CFD simulation of boiling flows inside fuel rod bundle of a natural circulation BWR during SBO

摘要

AHWR, designed in India, is a natural circulation based BWR and equipped with many passive features for safety. The reactor utilizes an isolation condenser system for decay heat removal passively in case of SBO. Earlier, it has been established by analysis and experimentally in the scaled test facility that decay heat can be removed for more than 7 days without any safety implications. However, there remains a possibility of hot spots occurring inside the fuel rod cluster of the reactor while removing heat in sub-cooled or single phase operating zones. In this work, CFD simulations are carried out to predict the void and temperature distribution inside the rod bundle to identify the growth of any hot spots during the removal of decay heat. The modeling framework is developed by validating with the results of high pressure flow boiling experiments cited in the literature. The boiling two phase flow is simulated using an Euler-Euler approach with the incorporation of the RPI wall heat flux partitioning model. Performance of various sub models for interfacial momentum and energy transfer has been studied for development of the boiling frame work.
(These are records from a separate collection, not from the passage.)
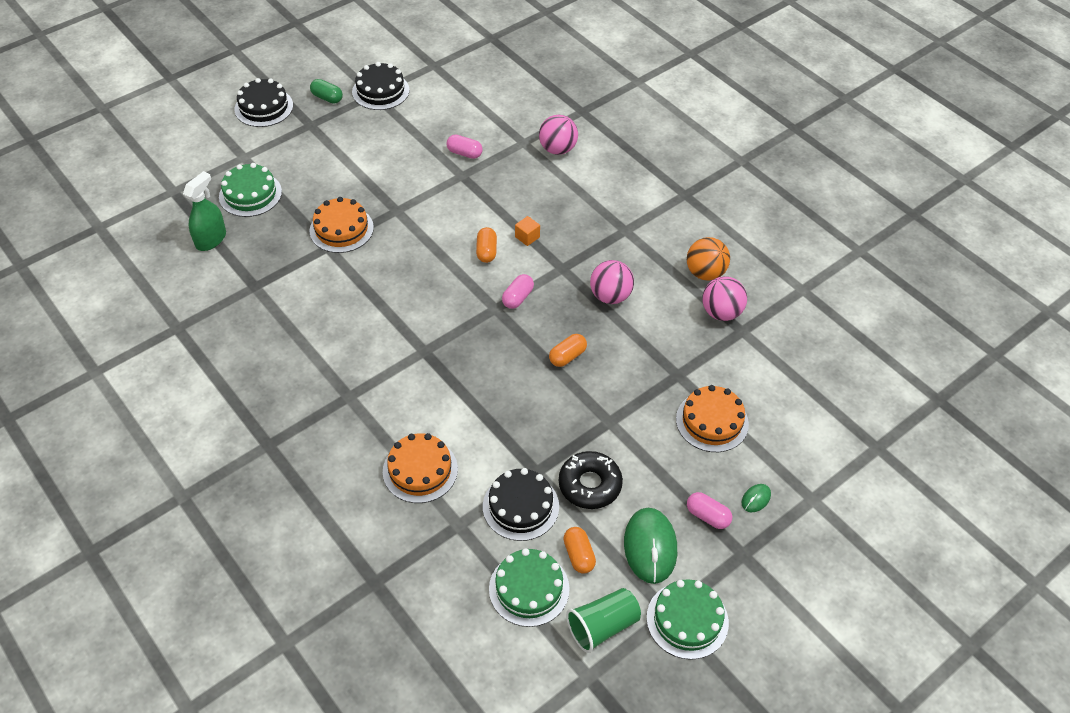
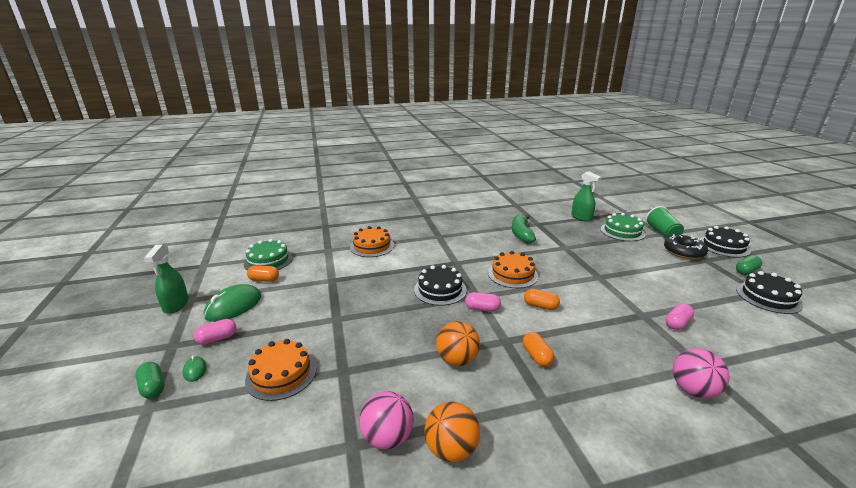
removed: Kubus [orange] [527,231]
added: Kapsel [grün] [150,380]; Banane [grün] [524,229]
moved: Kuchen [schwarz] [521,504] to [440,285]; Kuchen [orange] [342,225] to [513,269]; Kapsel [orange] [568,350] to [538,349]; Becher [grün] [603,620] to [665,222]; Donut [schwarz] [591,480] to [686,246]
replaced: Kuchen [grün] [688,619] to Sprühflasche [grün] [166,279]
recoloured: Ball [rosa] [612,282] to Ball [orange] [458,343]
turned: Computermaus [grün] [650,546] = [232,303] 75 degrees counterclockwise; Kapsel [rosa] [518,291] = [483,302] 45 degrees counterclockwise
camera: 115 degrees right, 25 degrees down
The manuscript includes intrinsic details of the CFD model utilized for the simulation of boiling two phase flows inside a complex geometry of rod bundles. The steady state profiles of the complete flow field inside the rod bundle is estimated at two instances of the transient calling as pseudo steady state instances. Predictions of the CFD are also compared with RELAP5 results. RELAP5 under predicts the void fraction at any axial location. Potential sites for hot spots have been observed by the CFD predictions. CFD is able to capture the boiling phenomena occurring inside the complex geometry of rod bundle. The detailed flow field map including the contours of void fraction and temperature at various axial and radial planes shows potential locations for occurrence of hot spot inside the bundle during decay heat removal.